We have the greatest respect for law enforcement and have always worked cooperatively to help in their investigations. When the FBI requested information from us relating to this case a month ago, we gave them all of the data in our possession and we will continue to support them with the data we have available.

On Monday, Apple’s response to Wray’s wrath was in keeping with everything that it’s already said on the matter. Apple’s statement:

The false claims made about our company are an excuse to weaken encryption and other security measures that protect millions of users and our national security. It is because we take our responsibility to national security so seriously that we do not believe in the creation of a backdoor – one which will make every device vulnerable to bad actors who threaten our national security and the data security of our customers.
There is no such thing as a backdoor just for the good guys, and the American people do not have to choose between weakening encryption and effective investigations.

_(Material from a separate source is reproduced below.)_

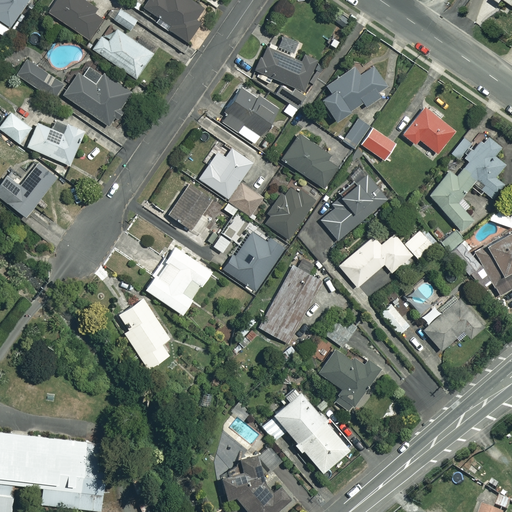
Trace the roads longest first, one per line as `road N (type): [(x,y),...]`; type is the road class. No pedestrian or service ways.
road 1 (residential): [(86,238),(252,0)]
road 2 (tertiary): [(511,377),(348,511)]
road 3 (residential): [(511,91),(379,0)]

Apple blamed for delaying investigation

The DOJ succeeded in cracking the iPhones. Why, then, does it feel the need to berate Apple? This time around, it’s blaming the company’s encryption for causing a delay in the related national security investigation. The company’s refusal to weaken encryption meant that its agents didn’t know what to ask or what to look for, Wray said. Therefore, they wasted time tracking down anything and everything, incapable as they were of zeroing in on the likeliest leads:

In the aftermath of the attack, we and our Joint Terrorism Task Force partners worked urgently to collect and analyze evidence. In the weeks immediately following December 6, we conducted over 500 interviews of witnesses, base personnel, and the shooter’s friends, classmates, and associates – among many other efforts. Because the crucial evidence on the killer’s phones was kept from us, we did all that investigating not knowing what we do now: valuable intelligence about what to ask, what to look for. If we had, our round-the-clock, all-hands-on-deck effort would have been a lot more productive.


The terrorists have been able to use that time to their advantage, Wray said, concocting and comparing stories with co-conspirators:

As a result, there’s a lot we just can’t do at this point that we could have done months ago.

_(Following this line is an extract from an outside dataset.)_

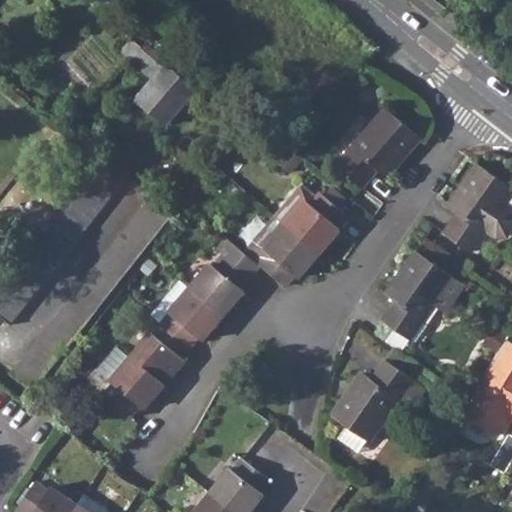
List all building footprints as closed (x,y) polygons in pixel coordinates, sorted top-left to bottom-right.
[(280,81),(300,98),(321,74),(342,92),(355,76),(353,75),(356,70),(355,60),(349,56),(339,58),(336,61),(316,40),(310,47),(281,22),(264,42),(269,47),(250,69),(273,89),(280,81)] [(122,52),(133,62),(146,47),(135,39),(122,52)] [(196,90),(146,47),(133,62),(156,81),(138,103),(166,126),(196,90)] [(196,90),(166,126),(182,139),(212,104),(196,90)] [(338,164),(364,186),(380,166),(389,174),(423,134),(389,105),(338,164)] [(60,259),(126,175),(105,158),(38,241),(60,259)] [(511,182),(480,160),(450,204),(459,211),(446,232),(472,250),(488,228),(498,236),(508,234),(511,227),(511,204),(507,201),(511,193),(511,182)] [(311,198),(288,224),(321,252),(344,225),(341,223),(350,212),(324,189),(314,201),(311,198)] [(33,390),(170,221),(149,205),(12,373),(33,390)] [(301,276),(321,252),(288,224),(267,248),(271,250),(261,262),(288,285),(298,273),(301,276)] [(213,261),(191,287),(224,314),(246,289),(243,286),(261,262),(235,241),(216,263),(213,261)] [(0,316),(9,323),(54,266),(32,249),(0,288),(0,316)] [(384,320),(411,339),(454,276),(418,250),(389,292),(399,299),(384,320)] [(175,312),(165,323),(192,346),(201,335),(204,337),(224,314),(191,287),(172,310),(175,312)] [(155,330),(133,355),(167,383),(187,359),(183,356),(192,346),(165,323),(157,332),(155,330)] [(511,341),(507,338),(464,408),(501,431),(511,411),(511,341)] [(147,407),(167,383),(133,355),(113,378),(116,382),(107,393),(133,416),(144,404),(147,407)] [(332,413),(368,441),(414,377),(387,357),(373,377),(362,369),(332,413)] [(235,464),(214,490),(243,511),(250,511),(268,490),(265,487),(274,476),(247,454),(238,466),(235,464)] [(75,511),(81,505),(53,486),(52,489),(40,480),(20,510),(23,511),(75,511)] [(243,511),(214,490),(197,511),(243,511)]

For his part, Barr reiterated his belief that things can’t go on this way:

…if not for our FBI’s ingenuity, some luck, and hours upon hours of time and resources, this information would have remained undiscovered. The bottom line: our national security cannot remain in the hands of big corporations who put dollars over lawful access and public safety. The time has come for a legislative solution.

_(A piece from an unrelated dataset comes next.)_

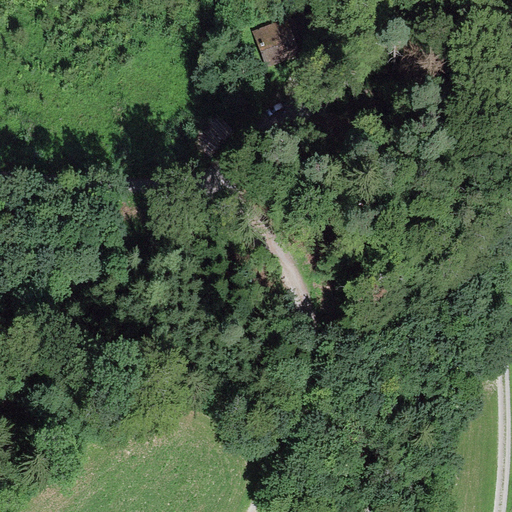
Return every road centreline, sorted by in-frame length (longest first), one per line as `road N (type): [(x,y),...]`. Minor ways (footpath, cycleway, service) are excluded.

Carving up privacy one chunk at a time

Those “legislative solutions” are in the works. The FBI’s most recent fuming over Apple’s encryption is only the latest of several legislative moves to carve up Americans’ privacy. One such: the EARN-IT Act, or the Eliminating Abusive and Rampant Neglect of Interactive Technologies Act. The bill would require tech companies to meet safety requirements for children online before obtaining immunity from lawsuits. You can read the discussion draft here.
To kill that immunity, the bill would undercut Section 230 of the Communications Decency Act (CDA) from certain apps and companies so that they could be held responsible for user-uploaded content. Section 230, considered the most important law protecting free speech online, states that websites aren’t liable for user-submitted content.
Strip away Section 230, and platforms like Facebook, Reddit, and even end-to-end encrypted apps like WhatsApp and Signal would essentially have to give the government a backdoor to any and all customer information.
In other “let’s carve chunks out of privacy” moves, the Senate voted last week to reauthorize the Patriot Act while also renewing warrantless searches of web histories. The USA Freedom Reauthorization Act restores government powers that expired in March with Section 215 of the Patriot Act.
The bill has already been approved by both the House and Senate. All that’s left now to make it law is for Congress to iron out the differences in their drafts and for President Trump to sign the completed version.